**待解问题:**
[A] 请根据关于自组织的阅读材料回答下列问题:
(i) 自组织的概念源于什么时期、哪个领域发展起来的理论?
(ii) 20世纪80年代,自组织理论开始被广泛用于解决什么问题?
(iii) 他组织与自组织两种组织模式的相同点是什么?
[B] 请从关于自组织的阅读材料最后一句之后接着往下写。

自组织的概念源于 20世纪 60年代末物理学领域发展起来的系统理论,包含了耗散结构理论、协同学理论、超循环理论以及后来的突变论、混沌学等。随后,自组织理论不断被推广到社会学、管理学、经济学等学科领域,指建立在自发性、自由性和自愿性基础上的私人社团组织 [30] 。20世纪 80年代,自组织理论开始被广泛用于解决以“公地悲剧”为核心问题的公共资源困境 [31] 。自此,学者们开始研究不同行业的自组织,如化工行业 [32] 、公司网络化治理 [33] 、酒店娱乐行业 [34] 、农村乡贤文化构建 [35] 等。研究者同时认为,对于共享森林、渔场、地方文化等公共资源的人们来说,个体往往倾向于过度使用公共资源,而自组织则能帮助避免这种过度行为而造成的“公地悲剧”,从而实现公共利益最大化,因而被称为最自然的人类关系协调机制 [36,37] 。典型案例如新西兰北岛怀托摩洞穴的目的地网络发展 [38] ,广西龙脊梯田平安寨村委从困境走向理性的过程演化 [39] ,汶川地震后重建的村民经济合作组织 [40] ,河北某家具城的行业协会管理模式 [41] ,以及华北地区农村文化自组织策略 [35] 。这些案例均体现了自组织作为治理机制的成功之道。故此,自组织在治理领域是非常理想的社会治理机制,特别是在一些政府政权无法覆盖的“真空地带”,更能显示其优势 [42]

与自组织相对的概念是他组织,两种组织模式的相同点是都可以使事物从无序走向有序 [43] 。不同点:他组织是指由一个权力主体指定一群人组织起来以完成既定的任务,这种组织方式需要借助外部力量;而自组织则由一群人基于自愿原则而主动地结合在一起,这种组织模式是自发的。通过文献梳理,并结合魏道江等的研究 [44] ,汇总得出他组织与自组织的主要区别,见表2-1。

**所给资料:**
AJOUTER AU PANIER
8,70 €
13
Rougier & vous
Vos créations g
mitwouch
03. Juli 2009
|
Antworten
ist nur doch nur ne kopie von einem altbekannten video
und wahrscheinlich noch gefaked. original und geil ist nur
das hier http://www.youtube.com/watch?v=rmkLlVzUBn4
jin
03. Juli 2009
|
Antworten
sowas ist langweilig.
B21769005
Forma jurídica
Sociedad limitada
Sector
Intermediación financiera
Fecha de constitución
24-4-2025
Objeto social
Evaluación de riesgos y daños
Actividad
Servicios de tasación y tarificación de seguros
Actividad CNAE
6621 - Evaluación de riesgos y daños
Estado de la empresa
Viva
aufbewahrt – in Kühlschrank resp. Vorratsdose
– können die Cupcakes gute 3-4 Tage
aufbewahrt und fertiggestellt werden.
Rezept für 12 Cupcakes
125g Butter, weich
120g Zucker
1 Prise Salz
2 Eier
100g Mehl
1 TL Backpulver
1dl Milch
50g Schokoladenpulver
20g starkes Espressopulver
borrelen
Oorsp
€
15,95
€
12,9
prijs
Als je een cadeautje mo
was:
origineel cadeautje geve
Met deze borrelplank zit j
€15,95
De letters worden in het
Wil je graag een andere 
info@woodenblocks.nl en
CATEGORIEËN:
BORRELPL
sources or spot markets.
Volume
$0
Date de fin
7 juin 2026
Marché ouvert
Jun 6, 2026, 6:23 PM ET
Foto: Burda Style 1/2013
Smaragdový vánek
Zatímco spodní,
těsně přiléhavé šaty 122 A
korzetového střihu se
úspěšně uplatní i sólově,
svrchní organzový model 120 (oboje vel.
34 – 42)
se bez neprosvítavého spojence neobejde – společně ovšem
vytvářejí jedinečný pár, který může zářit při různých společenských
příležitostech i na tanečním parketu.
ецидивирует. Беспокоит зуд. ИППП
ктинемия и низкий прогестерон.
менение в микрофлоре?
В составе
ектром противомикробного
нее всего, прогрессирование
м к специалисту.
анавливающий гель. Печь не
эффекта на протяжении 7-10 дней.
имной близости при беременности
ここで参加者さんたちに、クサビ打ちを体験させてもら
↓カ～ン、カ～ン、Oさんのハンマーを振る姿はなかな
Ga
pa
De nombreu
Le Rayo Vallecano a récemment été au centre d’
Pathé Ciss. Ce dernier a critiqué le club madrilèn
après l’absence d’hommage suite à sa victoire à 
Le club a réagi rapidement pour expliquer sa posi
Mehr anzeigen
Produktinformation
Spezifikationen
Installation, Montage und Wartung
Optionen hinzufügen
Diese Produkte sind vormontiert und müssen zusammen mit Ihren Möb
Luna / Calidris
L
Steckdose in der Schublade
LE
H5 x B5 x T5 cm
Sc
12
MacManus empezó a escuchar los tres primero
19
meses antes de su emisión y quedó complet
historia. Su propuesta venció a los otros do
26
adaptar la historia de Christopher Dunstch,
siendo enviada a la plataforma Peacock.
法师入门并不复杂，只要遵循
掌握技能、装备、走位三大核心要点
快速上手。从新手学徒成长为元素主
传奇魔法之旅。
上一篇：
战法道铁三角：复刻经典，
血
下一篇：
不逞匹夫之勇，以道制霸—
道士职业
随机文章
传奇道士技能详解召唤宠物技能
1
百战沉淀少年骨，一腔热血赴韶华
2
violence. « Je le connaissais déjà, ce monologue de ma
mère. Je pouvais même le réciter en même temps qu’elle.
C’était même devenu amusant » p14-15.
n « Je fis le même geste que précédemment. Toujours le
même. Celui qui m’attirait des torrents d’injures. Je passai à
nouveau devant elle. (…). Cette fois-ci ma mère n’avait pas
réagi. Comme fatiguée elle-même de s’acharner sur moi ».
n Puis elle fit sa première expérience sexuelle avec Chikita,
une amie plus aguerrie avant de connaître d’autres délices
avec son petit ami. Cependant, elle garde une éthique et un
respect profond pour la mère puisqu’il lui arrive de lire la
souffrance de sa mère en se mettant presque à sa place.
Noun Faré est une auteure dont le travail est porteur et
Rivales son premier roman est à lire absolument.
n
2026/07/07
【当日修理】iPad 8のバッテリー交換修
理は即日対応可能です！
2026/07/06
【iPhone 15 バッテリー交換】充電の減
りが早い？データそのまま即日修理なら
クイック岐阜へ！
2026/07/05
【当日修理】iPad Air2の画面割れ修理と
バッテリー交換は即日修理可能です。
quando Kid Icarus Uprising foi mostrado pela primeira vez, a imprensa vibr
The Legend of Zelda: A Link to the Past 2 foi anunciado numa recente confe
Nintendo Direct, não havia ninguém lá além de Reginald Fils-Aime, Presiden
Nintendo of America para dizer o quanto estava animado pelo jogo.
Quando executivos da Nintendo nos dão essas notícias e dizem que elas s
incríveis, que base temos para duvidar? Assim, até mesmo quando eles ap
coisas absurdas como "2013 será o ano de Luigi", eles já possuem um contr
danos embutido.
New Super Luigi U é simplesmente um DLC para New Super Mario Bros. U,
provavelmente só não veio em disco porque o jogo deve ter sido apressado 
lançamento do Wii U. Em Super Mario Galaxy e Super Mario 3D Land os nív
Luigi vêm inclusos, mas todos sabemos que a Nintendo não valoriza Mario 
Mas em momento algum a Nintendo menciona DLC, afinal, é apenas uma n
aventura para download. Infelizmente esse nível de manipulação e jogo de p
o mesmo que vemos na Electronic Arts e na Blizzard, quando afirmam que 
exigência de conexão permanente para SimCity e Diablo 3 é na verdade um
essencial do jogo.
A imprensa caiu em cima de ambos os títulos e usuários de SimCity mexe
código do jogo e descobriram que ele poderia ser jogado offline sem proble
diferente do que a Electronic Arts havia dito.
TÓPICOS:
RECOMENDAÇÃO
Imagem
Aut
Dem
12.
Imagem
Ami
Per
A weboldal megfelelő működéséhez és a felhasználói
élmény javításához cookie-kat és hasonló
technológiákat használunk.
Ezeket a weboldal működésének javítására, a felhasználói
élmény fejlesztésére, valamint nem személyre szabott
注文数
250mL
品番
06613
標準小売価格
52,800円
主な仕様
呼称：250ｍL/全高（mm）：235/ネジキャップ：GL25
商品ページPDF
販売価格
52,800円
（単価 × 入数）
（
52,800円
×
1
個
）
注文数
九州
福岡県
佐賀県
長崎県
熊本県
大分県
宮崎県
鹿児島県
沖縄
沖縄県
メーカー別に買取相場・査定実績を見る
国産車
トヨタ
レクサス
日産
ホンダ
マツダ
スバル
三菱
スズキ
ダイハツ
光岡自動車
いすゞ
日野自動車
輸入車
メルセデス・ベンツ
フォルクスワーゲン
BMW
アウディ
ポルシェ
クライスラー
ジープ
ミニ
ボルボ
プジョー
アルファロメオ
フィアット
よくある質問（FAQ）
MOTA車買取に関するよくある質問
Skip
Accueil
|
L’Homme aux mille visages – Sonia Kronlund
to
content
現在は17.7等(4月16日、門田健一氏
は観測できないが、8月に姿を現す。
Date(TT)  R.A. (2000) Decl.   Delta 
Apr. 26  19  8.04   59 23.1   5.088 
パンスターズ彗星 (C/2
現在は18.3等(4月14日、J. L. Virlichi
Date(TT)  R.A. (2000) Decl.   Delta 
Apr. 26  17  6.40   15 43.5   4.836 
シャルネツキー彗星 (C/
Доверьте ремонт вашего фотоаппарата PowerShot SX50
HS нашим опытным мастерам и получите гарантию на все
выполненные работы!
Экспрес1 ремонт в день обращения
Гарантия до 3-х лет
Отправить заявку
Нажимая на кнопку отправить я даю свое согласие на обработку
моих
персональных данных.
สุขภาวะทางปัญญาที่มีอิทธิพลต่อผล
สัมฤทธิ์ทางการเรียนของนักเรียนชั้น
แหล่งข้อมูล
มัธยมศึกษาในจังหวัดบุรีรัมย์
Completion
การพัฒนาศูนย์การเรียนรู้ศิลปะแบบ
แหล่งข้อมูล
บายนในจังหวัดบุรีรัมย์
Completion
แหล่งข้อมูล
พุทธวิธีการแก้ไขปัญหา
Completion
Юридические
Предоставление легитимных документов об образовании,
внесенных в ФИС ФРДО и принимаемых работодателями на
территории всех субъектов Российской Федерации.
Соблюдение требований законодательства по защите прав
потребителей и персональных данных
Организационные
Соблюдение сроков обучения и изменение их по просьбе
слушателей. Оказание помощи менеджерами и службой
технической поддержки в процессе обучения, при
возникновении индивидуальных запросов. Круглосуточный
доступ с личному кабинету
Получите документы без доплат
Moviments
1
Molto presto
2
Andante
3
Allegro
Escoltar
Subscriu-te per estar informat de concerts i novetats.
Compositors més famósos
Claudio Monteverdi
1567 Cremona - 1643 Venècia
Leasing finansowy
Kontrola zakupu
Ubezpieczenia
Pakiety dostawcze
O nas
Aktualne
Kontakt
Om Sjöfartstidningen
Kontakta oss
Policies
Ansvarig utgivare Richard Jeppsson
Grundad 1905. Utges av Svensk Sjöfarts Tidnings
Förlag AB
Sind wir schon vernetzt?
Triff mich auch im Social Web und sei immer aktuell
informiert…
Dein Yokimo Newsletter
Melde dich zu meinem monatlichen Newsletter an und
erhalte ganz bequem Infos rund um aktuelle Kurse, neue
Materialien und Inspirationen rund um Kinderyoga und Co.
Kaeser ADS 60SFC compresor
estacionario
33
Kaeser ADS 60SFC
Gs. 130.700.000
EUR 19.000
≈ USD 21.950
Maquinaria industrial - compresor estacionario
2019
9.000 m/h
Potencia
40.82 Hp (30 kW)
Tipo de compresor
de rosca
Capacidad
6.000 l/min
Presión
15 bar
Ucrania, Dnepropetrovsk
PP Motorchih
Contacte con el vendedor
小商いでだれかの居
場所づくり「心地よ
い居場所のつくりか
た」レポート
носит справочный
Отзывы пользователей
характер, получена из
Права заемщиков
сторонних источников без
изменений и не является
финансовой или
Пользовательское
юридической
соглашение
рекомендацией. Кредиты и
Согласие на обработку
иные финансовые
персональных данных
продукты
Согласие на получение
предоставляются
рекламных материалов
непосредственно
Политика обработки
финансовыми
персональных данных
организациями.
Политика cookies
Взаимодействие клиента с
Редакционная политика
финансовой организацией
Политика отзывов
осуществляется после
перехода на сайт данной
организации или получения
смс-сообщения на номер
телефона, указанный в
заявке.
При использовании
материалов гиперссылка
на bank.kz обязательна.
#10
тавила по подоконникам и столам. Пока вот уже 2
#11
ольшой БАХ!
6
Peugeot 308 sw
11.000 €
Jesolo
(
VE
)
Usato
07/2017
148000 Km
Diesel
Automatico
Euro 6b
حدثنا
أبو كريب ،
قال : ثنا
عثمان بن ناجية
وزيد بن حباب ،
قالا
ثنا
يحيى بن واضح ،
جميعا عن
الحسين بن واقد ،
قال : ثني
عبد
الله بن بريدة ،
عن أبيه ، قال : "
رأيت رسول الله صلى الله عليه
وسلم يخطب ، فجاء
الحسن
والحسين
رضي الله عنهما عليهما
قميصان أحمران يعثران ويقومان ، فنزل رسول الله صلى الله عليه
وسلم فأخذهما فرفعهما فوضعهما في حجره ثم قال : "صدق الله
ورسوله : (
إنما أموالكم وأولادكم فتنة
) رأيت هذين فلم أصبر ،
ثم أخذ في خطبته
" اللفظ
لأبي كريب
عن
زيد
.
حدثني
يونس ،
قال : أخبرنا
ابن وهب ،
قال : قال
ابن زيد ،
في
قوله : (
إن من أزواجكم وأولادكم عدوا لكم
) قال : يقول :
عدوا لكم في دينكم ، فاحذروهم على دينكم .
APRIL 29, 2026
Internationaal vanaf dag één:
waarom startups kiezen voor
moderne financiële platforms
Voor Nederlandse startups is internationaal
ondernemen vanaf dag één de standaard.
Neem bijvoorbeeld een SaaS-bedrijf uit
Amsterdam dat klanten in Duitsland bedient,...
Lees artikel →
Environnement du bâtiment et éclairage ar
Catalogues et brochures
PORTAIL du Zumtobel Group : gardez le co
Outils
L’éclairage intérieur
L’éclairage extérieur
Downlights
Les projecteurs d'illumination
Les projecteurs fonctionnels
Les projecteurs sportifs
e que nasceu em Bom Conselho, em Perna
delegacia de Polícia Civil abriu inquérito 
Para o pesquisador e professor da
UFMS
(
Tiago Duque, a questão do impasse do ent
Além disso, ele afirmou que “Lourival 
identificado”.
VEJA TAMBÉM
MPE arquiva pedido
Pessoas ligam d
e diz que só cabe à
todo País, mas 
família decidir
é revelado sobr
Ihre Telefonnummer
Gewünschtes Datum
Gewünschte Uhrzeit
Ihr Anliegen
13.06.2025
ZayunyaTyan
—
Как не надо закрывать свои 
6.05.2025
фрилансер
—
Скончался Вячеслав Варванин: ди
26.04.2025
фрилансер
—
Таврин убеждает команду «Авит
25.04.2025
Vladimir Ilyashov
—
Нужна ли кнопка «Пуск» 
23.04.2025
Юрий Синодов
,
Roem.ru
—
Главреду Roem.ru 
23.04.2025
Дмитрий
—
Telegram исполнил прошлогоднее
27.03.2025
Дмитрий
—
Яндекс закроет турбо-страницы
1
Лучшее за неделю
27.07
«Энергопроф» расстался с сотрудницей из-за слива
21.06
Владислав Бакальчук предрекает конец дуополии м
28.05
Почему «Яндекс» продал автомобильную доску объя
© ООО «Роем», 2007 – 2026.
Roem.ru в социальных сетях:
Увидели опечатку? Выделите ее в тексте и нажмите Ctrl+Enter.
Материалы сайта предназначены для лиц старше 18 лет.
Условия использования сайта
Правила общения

**练习答案:**
[A]
(i) 源于20世纪60年代末物理学领域发展起来的系统理论。
(ii) 用于解决以“公地悲剧”为核心问题的公共资源困境。
(iii) 两者都可以使事物从无序走向有序。

[B]
表2-1 他组织与自组织的区别

自组织在管理学中被称为“网络”。关于自组织作为层级机制与市场机制之外的治理机制的讨论,有学者认为,自组织只是弥补市场与层级治理机制各自缺陷而生成的一种过渡形态 [45] 。然而,Powell否定了这一观点,指出自组织是异于层级与市场的第三种治理机制,并具体指出这三种治理机制在规范的基础、沟通手段、冲突解决、弹性程度、承诺的给予、治理气氛、行动者优先权、混合使用的形式等方面的联系与区别 [46] ,详见表2-2。

表2-2 三种治理机制的联系与区别

(续上表)

罗家德肯定了Powell的观点,并进一步阐述市场、层级、组织三种治理机制的逻辑特点,见表2-3。

表2-3 三种治理机制的逻辑特点比较

资料来源:根据文献[25]整理。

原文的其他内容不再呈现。